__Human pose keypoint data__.

####

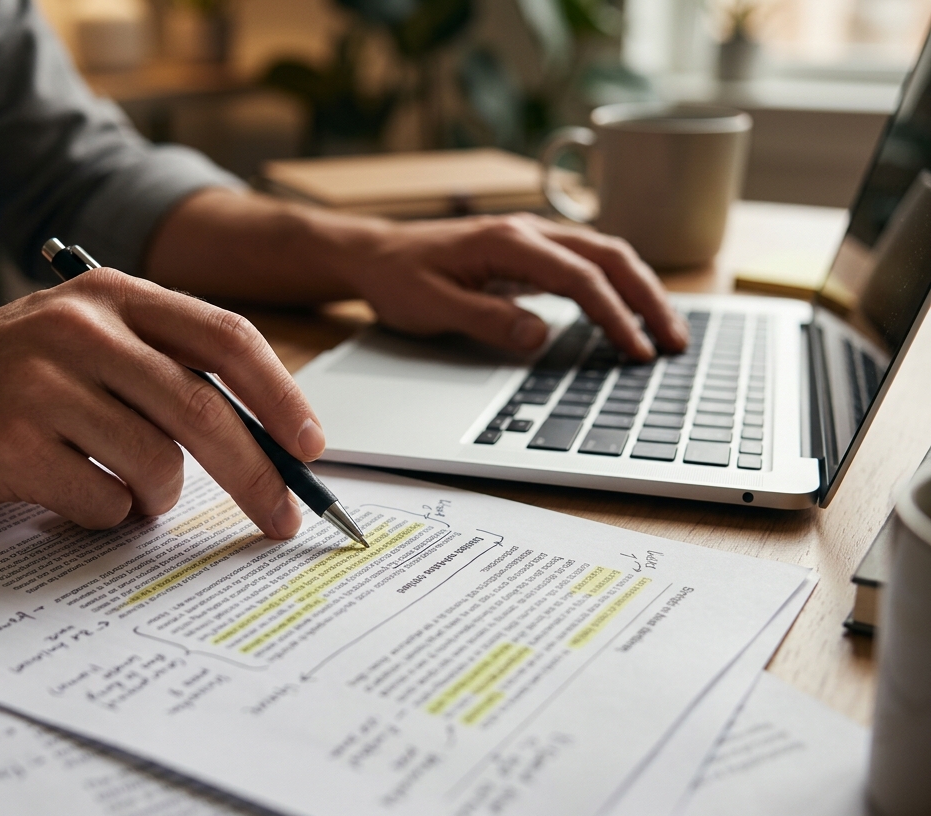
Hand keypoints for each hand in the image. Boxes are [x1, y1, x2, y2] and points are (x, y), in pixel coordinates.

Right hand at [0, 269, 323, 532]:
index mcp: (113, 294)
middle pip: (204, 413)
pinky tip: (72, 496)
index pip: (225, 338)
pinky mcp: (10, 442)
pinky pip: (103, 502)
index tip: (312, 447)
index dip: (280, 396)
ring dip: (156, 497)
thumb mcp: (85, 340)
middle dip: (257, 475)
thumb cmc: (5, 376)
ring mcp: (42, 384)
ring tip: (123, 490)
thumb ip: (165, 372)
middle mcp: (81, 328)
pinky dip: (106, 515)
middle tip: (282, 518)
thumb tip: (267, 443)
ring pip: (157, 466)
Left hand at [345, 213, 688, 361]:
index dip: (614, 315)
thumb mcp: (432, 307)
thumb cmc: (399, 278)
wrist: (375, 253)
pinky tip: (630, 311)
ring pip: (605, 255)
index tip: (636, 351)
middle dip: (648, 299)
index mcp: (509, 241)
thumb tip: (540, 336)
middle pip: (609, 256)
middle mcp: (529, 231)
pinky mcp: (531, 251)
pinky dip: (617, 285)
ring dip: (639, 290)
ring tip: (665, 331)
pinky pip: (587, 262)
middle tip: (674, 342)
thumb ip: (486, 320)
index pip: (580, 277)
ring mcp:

####

__WHAT THE TASK REQUIRES__.
Repeat the records above exactly, omitting every picture.

__EXERCISE ANSWER__.
Hand keypoints for each hand in the image. Boxes are [x1, y1, x2, y2] and points are (x, y), in pixel coordinates.

Right hand at [0, 269, 323, 532]:
index mcp: (113, 294)
middle pip: (204, 413)
pinky tip: (72, 496)
index pip: (225, 338)
pinky mcp: (10, 442)
pinky pip: (103, 502)
index tip: (312, 447)
index dip: (280, 396)
ring dip: (156, 497)
thumb mcp: (85, 340)
middle dip: (257, 475)
thumb cmc: (5, 376)
ring mcp: (42, 384)
ring tip: (123, 490)
thumb ip: (165, 372)
middle mcp: (81, 328)
pinky dip: (106, 515)
middle tip: (282, 518)
thumb tip: (267, 443)
ring pip: (157, 466)
Left hand at [345, 213, 688, 361]:
index dip: (614, 315)
thumb mcp: (432, 307)
thumb cmc: (399, 278)
wrist: (375, 253)
pinky tip: (630, 311)
ring pip: (605, 255)
index tip: (636, 351)
middle dip: (648, 299)
index mcp: (509, 241)
thumb tip: (540, 336)
middle pip: (609, 256)
middle mcp: (529, 231)
pinky mcp: (531, 251)
pinky dip: (617, 285)
ring dip: (639, 290)
ring tip: (665, 331)
pinky pip: (587, 262)
middle tip: (674, 342)
thumb ip: (486, 320)
index pip: (580, 277)
ring mcp:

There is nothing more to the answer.